Depuis quinze ans, il est connu des Guatémaltèques pour ses pitreries télévisées dans l'émission Moralejas, où il campe une série de personnages plus ou moins crétins, dont Neto, un cow-boy qui devient président par accident. L'humoriste se présente comme un homme aux multiples casquettes : acteur, écrivain, réalisateur et producteur. A contrario, son expérience politique tient en quelques lignes à peine et c'est, paradoxalement, son atout majeur dans les urnes.
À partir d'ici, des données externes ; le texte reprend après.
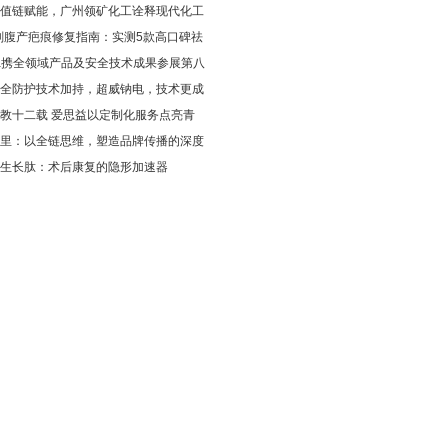
值链赋能，广州领矿化工诠释现代化工
5剖腹产疤痕修复指南：实测5款高口碑祛
da携全领域产品及安全技术成果参展第八
全防护技术加持，超威钠电，技术更成
教十二载 爱思益以定制化服务点亮青
里：以全链思维，塑造品牌传播的深度
生长肽：术后康复的隐形加速器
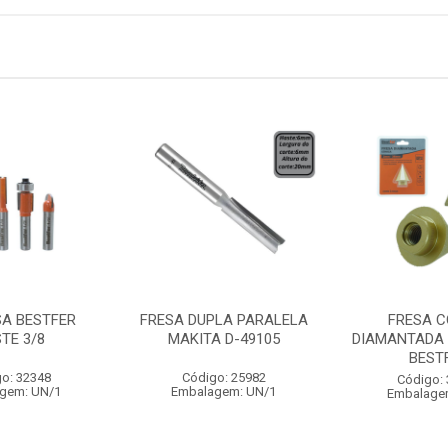
SA BESTFER
FRESA DUPLA PARALELA
FRESA C
TE 3/8
MAKITA D-49105
DIAMANTADA
BEST
o: 32348
Código: 25982
Código:
gem: UN/1
Embalagem: UN/1
Embalage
Dimanche 6 septembre, Jimmy Morales, 46 ans, arrive en tête du premier tour de l'élection présidentielle au Guatemala, au terme d'une semaine rocambolesque qui a vu la démission et le placement en garde à vue du président Otto Perez Molina, suspecté d'être la tête pensante d'un réseau de corruption permettant à des proches du pouvoir d'éviter de payer les droits de douane à renforts de pots-de-vin. Avec près de 27 % des voix sur 81,52 % des suffrages, il devance Manuel Baldizon (17,84 %), homme d'affaires de centre-droit, et Sandra Torres (16,84 %), ex-femme d'Alvarro Colom, président de 2008 à 2011. Morales s'est lancé dans le grand bain politique en 2013, comme secrétaire général du parti conservateur et nationaliste Frente de Convergencia Nacional (FCN Nacion). Sans casseroles encombrantes, le candidat "anti-politique" veut s'imposer comme le candidat du renouveau auprès d'un électorat exaspéré par la corruption politique.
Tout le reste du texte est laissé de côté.